— Не знаю, мне передали записку, — всё ещё смущаясь под странным взглядом парня, она достала из кармана листок бумаги и протянула тот ему.
— Дура! — воскликнул он, едва взглянув на рукописные строчки.
— Ну, знаешь ли! — робость перед рыжеволосым парнем сразу же исчезла.
— Тебя обвели вокруг пальца как младенца! — не обращая внимания на её возмущение, продолжал выговаривать он ей. — Запоминай! Никто из преподавателей тебя запиской вызывать никогда не будет, так поздно вечером в учебном корпусе никого кроме старшекурсников не бывает, по пустым коридорам одной ходить нельзя, всегда смотри, висят ли зеркала. Иногда их намеренно выводят из строя, как здесь, — он оглянулся. Клэр хотела сказать, что и так всё это знает, но молча, смущённая тем, что попалась по глупости, кивала, слушая мальчишку.
— Я тебя провожу, — безапелляционно заявил он, напоследок закинув свой деревянный меч обратно в тренировочную залу, и они пошли обратно: она впереди, он немного позади. Спиной она чувствовала на себе его взгляд и то краснела от смущения, то бледнела от стыда, но потом уже и от гнева, когда они проходили мимо толпы третьекурсников, и те заулюлюкали им вслед. Рыжик что-то весело бросил им — Клэр не расслышала — и те расхохотались ещё громче, и у девушки, всё ещё дезориентированной и не отошедшей от шока, вдруг возникло страшное подозрение. Ускорив шаг, она желала как можно быстрее добраться до своей комнаты и там наедине с собой всё обдумать и прийти в себя. Но спаситель, а, может быть, уже новый преследователь не отставал, и в ней снова начала нарастать паника.

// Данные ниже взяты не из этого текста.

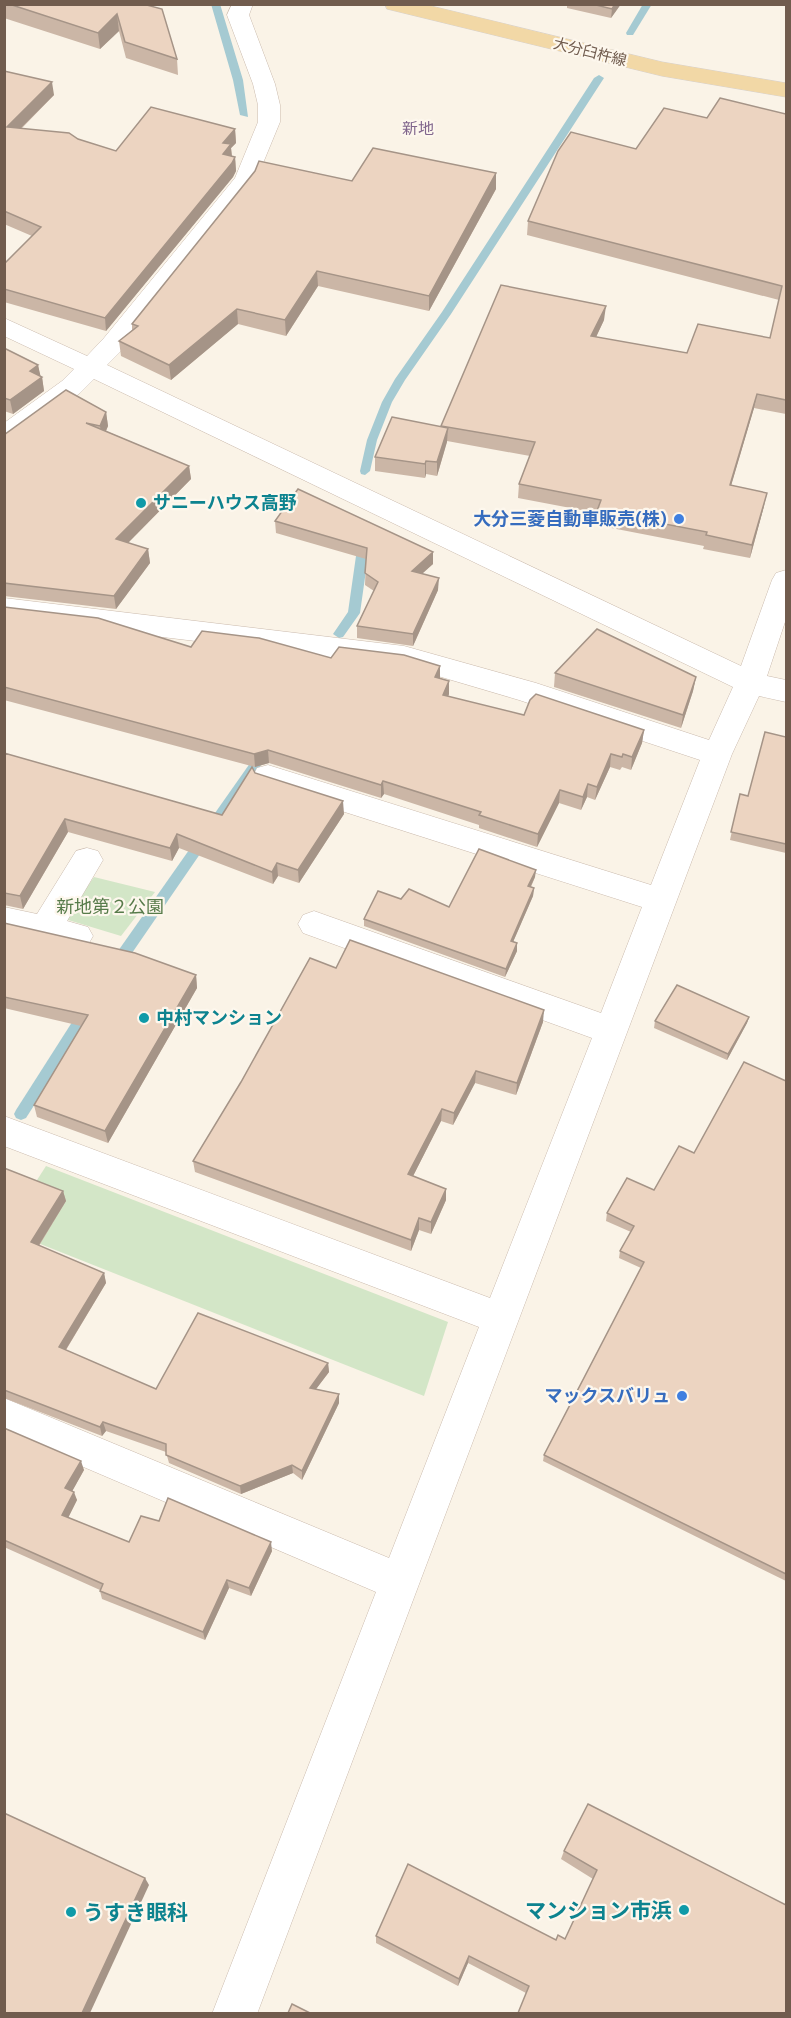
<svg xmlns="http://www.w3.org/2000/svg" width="791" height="2018" font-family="Figtree,'Noto Sans JP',sans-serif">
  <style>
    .green { fill: #d3e6c7 }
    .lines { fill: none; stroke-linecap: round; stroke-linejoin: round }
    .stream { fill: #a5cad2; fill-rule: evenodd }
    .minor-casing { stroke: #cbbbae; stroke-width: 1 }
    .major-casing { stroke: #d7d1cd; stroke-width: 1 }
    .minor { fill: #fff; fill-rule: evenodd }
    .major { fill: #f2d8a6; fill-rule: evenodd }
    .wall { fill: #cbb6a6 }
    .shaded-wall { fill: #a59487 }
    .building { fill: #ecd4c1; stroke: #a59487; stroke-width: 1.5 }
    .culture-dot { fill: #0f9aa8; stroke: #fdf7ed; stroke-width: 2 }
    .shop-dot { fill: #3f7fe0; stroke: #fdf7ed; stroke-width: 2 }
    .labels { text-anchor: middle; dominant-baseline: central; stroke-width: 4.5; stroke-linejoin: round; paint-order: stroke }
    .far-street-label { font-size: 15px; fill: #715c4e; stroke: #fdf7ed }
    .far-neighbourhood-label { font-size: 16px; fill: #81668d; stroke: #fdf7ed }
    .culture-label { font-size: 18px; font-weight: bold; fill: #0d838f; stroke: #fdf7ed; text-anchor: start }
    .shop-label { font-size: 18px; font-weight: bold; fill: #366cbe; stroke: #fdf7ed; text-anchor: end }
    .park-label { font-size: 18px; fill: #577b4a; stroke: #fdf7ed }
    .near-culture-label { font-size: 21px; font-weight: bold; fill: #0d838f; stroke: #fdf7ed; text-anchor: end }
  </style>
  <rect width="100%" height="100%" fill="#faf3e7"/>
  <g class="green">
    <polygon points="94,877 155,892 121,936 65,919"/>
    <polygon points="46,1166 448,1322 424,1396 5,1230"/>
  </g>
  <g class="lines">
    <g class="stream">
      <polygon points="211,4 220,4 243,80 248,117 240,115 233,80"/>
      <polygon points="643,4 652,4 633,35 627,35 626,33"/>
      <polygon points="599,75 604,78 451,314 405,380 392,402 377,440 370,471 365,475 361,474 360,471 367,440 382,402 395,379 442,312 594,78"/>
      <polygon points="364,538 370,542 360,613 343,637 339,638 333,634 348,612 358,542"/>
      <polygon points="264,747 270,752 268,755 121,969 111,969 109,965 111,961 260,749"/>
      <polygon points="88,1003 93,1005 95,1009 93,1013 26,1118 21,1120 16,1118 14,1114 16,1110 83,1005"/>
    </g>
    <defs>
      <g id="minor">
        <polygon points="232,4 253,4 249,15 275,84 280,105 280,122 254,185 122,350 107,365 741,666 772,580 776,573 786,570 786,619 767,676 786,680 786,702 759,696 732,754 257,2014 212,2014 376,1592 4,1433 4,1398 389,1558 479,1327 4,1146 4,1116 490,1298 592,1038 303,933 298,924 303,915 314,911 601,1013 642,907 257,784 253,776 257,768 268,765 651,885 700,760 519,700 404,666 4,618 4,598 404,646 536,683 709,740 733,687 94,379 80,393 13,442 4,444 4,423 62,381 74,369 4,336 4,318 87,356 104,338 235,178 258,122 258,105 253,84 227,15"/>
        <polygon points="87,848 98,851 103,860 67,921 88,927 93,936 88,945 77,949 4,933 4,907 37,914 76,851"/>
      </g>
      <polygon id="major" points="385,4 423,4 662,62 786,83 786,97 662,76 387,9"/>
    </defs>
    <use href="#minor" class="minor-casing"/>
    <use href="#major" class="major-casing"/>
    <use href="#minor" class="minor"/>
    <use href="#major" class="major"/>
  </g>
  <g class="wall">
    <polygon points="4,4 143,4 177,59 178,75 126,58 119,31 100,49 4,18"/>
    <polygon points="567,4 621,4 611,18 567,8"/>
    <polygon points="4,71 54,95 22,128 78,139 116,151 235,129 236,143 231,148 232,156 235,157 236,171 233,177 106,331 4,302 4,264 32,236 4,224"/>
    <polygon points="786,114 786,414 754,408 731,486 764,506 750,558 703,549 704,546 596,525 597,513 518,498 519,484 530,456 447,441 437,476 426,474 425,478 375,471 375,457 441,426 604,320 596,337 687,353 770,338 779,300 527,235 528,221 636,149 707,118"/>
    <polygon points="496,173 496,189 429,311 318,286 286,336 238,324 171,380 121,356 119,341 132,330 132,324 352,181"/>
    <polygon points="4,348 38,365 40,376 42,377 44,391 13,414 4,411"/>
    <polygon points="106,412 108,426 106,431 189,466 191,479 128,543 148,549 150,563 116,609 4,596 4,435"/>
    <polygon points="275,521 433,552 433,564 422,573 438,590 413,646 357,638 357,626 374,591 365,585 366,559 276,533"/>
    <polygon points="4,607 191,647 440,666 440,678 449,681 449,694 448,697 524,715 644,730 642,743 631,770 622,767 620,770 610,767 595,800 587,797 581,810 559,803 537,847 479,828 479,825 384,794 381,798 269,763 255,767 4,700"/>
    <polygon points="555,673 696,677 693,691 681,728 554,687"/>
    <polygon points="786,737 786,853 730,840 740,794 748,796"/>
    <polygon points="4,753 222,815 255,773 344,814 299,883 278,876 273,884 179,848 172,861 68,832 23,909 4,905"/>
    <polygon points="535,877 531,887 534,888 533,896 513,942 517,951 505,977 364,926 364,919 401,899 449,907"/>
    <polygon points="4,923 196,975 197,988 108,1143 37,1117 34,1105 81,1026 4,1008"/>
    <polygon points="336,968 543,1022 516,1095 475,1083 453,1125 441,1121 413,1176 446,1200 431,1234 419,1230 411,1251 195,1172 193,1161"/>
    <polygon points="749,1017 747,1023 727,1060 654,1028 655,1021"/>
    <polygon points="786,1081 786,1581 543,1461 544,1455 641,1268 619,1258 620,1251 631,1232 606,1221 607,1213 654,1190 694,1153"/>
    <polygon points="4,1168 63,1191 66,1201 39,1246 104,1273 106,1283 66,1350 156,1389 328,1363 329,1372 316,1389 339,1394 339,1403 302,1480 293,1473 241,1494 169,1463 166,1452 106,1431 102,1436 4,1398"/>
    <polygon points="4,1428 84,1470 72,1491 77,1500 68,1518 129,1542 272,1551 251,1596 229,1588 205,1640 102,1599 100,1591 100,1590 4,1547"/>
    <polygon points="564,1851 786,1905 526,1993 468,1963 458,1986 376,1943 376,1936 556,1940 565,1939 593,1879 561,1859"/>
  </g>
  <g class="shaded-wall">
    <polygon points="615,4 621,4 611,18 612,9"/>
    <polygon points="117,14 119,31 100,49 98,33"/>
    <polygon points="52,82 54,95 9,140 7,127"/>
    <polygon points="235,129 236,143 231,148 232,158 224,168 223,143"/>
    <polygon points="235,157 236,171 233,177 106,331 105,318"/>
    <polygon points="496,173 496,189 429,311 429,296"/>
    <polygon points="317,271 318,286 286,336 285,320"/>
    <polygon points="606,306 604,320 590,350 591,336"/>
    <polygon points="237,309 238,324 171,380 169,365"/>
    <polygon points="38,365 41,378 42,377 44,391 13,414 10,400 30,371"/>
    <polygon points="757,394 754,408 727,499 730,485"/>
    <polygon points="106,412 108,426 102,440 100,426"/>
    <polygon points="448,428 447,442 437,476 437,462"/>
    <polygon points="426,461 426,474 425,478 425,464"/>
    <polygon points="189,466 191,479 118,553 116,539"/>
    <polygon points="767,493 764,506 750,558 752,545"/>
    <polygon points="148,549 150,563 116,609 114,596"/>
    <polygon points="433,552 433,564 412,583 412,571"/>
    <polygon points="439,578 438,590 413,646 413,634"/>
    <polygon points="440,666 440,679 435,677"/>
    <polygon points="696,677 693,691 681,728 683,715"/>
    <polygon points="449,681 449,694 443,709 443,695"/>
    <polygon points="644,730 642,743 631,770 632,757"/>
    <polygon points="268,750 269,763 255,767 254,754"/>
    <polygon points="611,754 610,767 595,800 597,787"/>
    <polygon points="383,781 384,794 381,798 381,785"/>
    <polygon points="588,784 587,797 581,810 583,797"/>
    <polygon points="560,790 559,803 537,847 538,834"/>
    <polygon points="343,801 344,814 299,883 298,870"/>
    <polygon points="65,819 68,832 23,909 20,896"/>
    <polygon points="177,834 179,848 172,861 170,848"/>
    <polygon points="277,863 278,876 273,884 272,872"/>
    <polygon points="536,870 535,877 527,894 528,886"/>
    <polygon points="534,888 533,896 510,949 511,941"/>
    <polygon points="517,943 517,951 505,977 506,969"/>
    <polygon points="196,975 197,988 108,1143 105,1131"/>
    <polygon points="544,1010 543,1022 516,1095 517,1083"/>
    <polygon points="749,1017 747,1023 727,1060 728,1054"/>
    <polygon points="476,1071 475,1083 453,1125 454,1113"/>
    <polygon points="442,1109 441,1121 408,1186 408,1174"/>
    <polygon points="446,1189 446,1200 431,1234 431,1222"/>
    <polygon points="63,1191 66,1201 34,1253 31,1242"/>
    <polygon points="419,1218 419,1230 411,1251 411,1240"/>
    <polygon points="104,1273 106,1283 62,1356 59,1347"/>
    <polygon points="328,1363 329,1372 310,1397 310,1388"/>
    <polygon points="339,1394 339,1403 302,1480 302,1471"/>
    <polygon points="103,1422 106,1431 102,1436 100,1427"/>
    <polygon points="81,1461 84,1470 69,1497 65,1488"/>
    <polygon points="292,1465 293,1473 241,1494 240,1486"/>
    <polygon points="74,1492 77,1500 65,1524 62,1515"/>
    <polygon points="271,1542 272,1551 251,1596 249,1588"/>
    <polygon points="227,1580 229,1588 205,1640 203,1632"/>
    <polygon points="145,1878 149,1885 90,2013 82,2013"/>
    <polygon points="469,1956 468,1963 458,1986 459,1979"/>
  </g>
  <g class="building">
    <polygon points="9,4 143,4 162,9 177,59 125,42 117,14 98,33"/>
    <polygon points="592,4 615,4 612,9"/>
    <polygon points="4,71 52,82 7,127 69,133 78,139 116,151 151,107 235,129 223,143 231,144 223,154 235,157 232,163 105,318 4,289 4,264 41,227 4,211"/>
    <polygon points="720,98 786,114 786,400 757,394 730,485 767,493 752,545 706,535 707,532 597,511 601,500 519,484 535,442 441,426 501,285 606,306 591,336 687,353 698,324 770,338 782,286 528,221 558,151 571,132 636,149 664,108 707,118"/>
    <polygon points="373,148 496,173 429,296 317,271 285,320 237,309 169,365 119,341 138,326 132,324 255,171 259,161 352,181"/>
    <polygon points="4,348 38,365 30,371 42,377 10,400 4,398"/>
    <polygon points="66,390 106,412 100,426 86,423 189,466 116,539 148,549 114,596 4,583 4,435"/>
    <polygon points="392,417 448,428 437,462 426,461 425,464 375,457"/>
    <polygon points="298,489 433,552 412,571 439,578 413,634 357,626 378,582 365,573 367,548 275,521"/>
    <polygon points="4,607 98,618 191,647 202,631 259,638 331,658 339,647 404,655 440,666 435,677 449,681 443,695 524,715 530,700 536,694 644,730 632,757 623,754 622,757 611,754 597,787 588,784 583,797 560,790 538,834 479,815 481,812 383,781 381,785 268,750 254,754 4,687"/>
    <polygon points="597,629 696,677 683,715 555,673"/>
    <polygon points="765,732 786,737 786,844 731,832 740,794 748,796"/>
    <polygon points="4,753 222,815 252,767 255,773 343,801 298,870 277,863 272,872 177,834 170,848 65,819 20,896 4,893"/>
    <polygon points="479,849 536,870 528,886 534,888 511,941 517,943 506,969 364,919 378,891 401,899 409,889 449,907"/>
    <polygon points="4,923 135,953 196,975 105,1131 34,1105 88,1015 4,997"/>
    <polygon points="350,940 544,1010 517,1083 476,1071 454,1113 442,1109 408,1174 446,1189 431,1222 419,1218 411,1240 193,1161 241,1082 310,958 336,968"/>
    <polygon points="677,985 749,1017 728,1054 655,1021"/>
    <polygon points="744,1062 786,1081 786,1574 544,1455 644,1262 620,1251 634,1226 607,1213 627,1178 654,1190 679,1146 694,1153"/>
    <polygon points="4,1168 63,1191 31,1242 104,1273 59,1347 156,1389 198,1313 328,1363 310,1388 339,1394 302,1471 292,1465 240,1486 166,1455 166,1444 103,1422 100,1427 4,1390"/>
    <polygon points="4,1428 81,1461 65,1488 74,1492 62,1515 129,1542 141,1516 159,1521 168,1498 271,1542 249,1588 227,1580 203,1632 100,1591 103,1584 4,1540"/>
    <polygon points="588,1804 786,1905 786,2013 518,2013 529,1986 469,1956 459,1979 376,1936 408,1864 556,1940 558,1935 565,1939 597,1870 564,1851"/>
    <polygon points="4,1813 145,1878 82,2013 4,2013"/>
    <polygon points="292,2004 310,2013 288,2013"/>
  </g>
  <g class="culture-dot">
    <circle cx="141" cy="503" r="6"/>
    <circle cx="144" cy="1018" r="6"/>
    <circle cx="684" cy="1910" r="6"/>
    <circle cx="71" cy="1912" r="6"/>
  </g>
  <g class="shop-dot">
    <circle cx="679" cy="519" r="6"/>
    <circle cx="682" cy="1396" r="6"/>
  </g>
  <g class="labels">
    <g class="far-street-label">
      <text transform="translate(590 52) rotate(14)">大分臼杵線</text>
    </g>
    <g class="far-neighbourhood-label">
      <text x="418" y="128">新地</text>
    </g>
    <g class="culture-label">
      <text x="153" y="503">サニーハウス高野</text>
      <text x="156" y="1018">中村マンション</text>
    </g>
    <g class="shop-label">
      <text x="667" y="519">大分三菱自動車販売(株)</text>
      <text x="670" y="1396">マックスバリュ</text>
    </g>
    <g class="park-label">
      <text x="110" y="907">新地第２公園</text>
    </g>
    <g class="near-culture-label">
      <text x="672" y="1910">マンション市浜</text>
      <text x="83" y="1912" text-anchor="start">うすき眼科</text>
    </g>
  </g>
  <rect width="791" height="2018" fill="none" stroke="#715c4e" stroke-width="12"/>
</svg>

— Спасибо ещё раз, до свидания! — скомкано произнесла она и попыталась закрыть дверь, но тот, неожиданно, придержал её рукой.
— Слушай, — каким-то неестественно развязным тоном, вдруг выдал он, казалось, поедая её глазами. — Может, мы могли бы…
— Нет! Не могли! — не дослушав, чуть ли не в истерике вскричала она, кидаясь в него своей сумкой на длинном ремне. — Ты такой же, как они! Видеть тебя не желаю!
— Да, ты… — мальчишка отскочил, и Клэр захлопнула дверь.
— Дура! Истеричка! — парень пару раз стукнул кулаком об дверь и ушёл. А девушка только тогда позволила себе расслабиться и расплакаться. Следующий день на её удачу был выходным, и она как последняя трусиха провела его взаперти, не выходя даже на обед и ужин. Наверное, раз десять за весь день к ней стучались, но она сидела тише мыши. Кто это был, тот рыжий парень или кто-то другой она боялась проверять. За полный внутренних переживаний день и бессонную ночь Клэр переосмыслила то, что произошло под дверью её комнаты, и пришла к выводу, что всё же зря обидела парня. На следующее утро она встала уже с твёрдым намерением извиниться перед рыжиком. Вызнав у встреченных в коридоре сокурсников, как того зовут и где он живёт, она в первый и единственный за все четыре года раз появилась в мужском общежитии. Удивлённый парень из соседней комнаты сообщил ей, что того нет с самого раннего утра. Решив, что найдёт своего спасителя в столовой, куда она сама после дневной голодовки чувствовала необходимость зайти, девушка отправилась на завтрак. Рыжего она там, действительно, встретила, прямо у входа, где тот целовался с какой-то девицей. Вмиг растеряв аппетит, Клэр почти бегом вернулась к себе в комнату и только огромным волевым усилием заставила себя пойти на занятия. Рыжий пытался несколько раз к ней подойти и заговорить, но она либо сбегала от него, либо демонстративно затыкала уши. После занятий он стучался к ней в комнату, она не открывала. Клэр сама не понимала, на что обиделась, но, тем не менее, ни говорить, ни видеть его не желала. Он бросил попытки заговорить с ней только через месяц.
Учились они в разных группах, поэтому в коридорах пересекались лишь изредка, а на общих лекциях она садилась на самый первый нижний ряд и наверх никогда не смотрела. С той, первой девицей Клэр рыжего больше не видела, зато видела с другой, потом с третьей, затем ещё одной, после чего перестала считать. За все четыре года они вряд ли перемолвились хоть одним словом, иногда она ловила на себе его взгляды, но чаще насмешки. Клэр была уверена, что именно он ввёл в обиход то прозвище, которым к ней чаще всего и обращались. Впрочем, за него она не была в большой обиде, так как не видела ничего зазорного в том, чтобы хорошо учиться и получать за это так необходимую ей стипендию.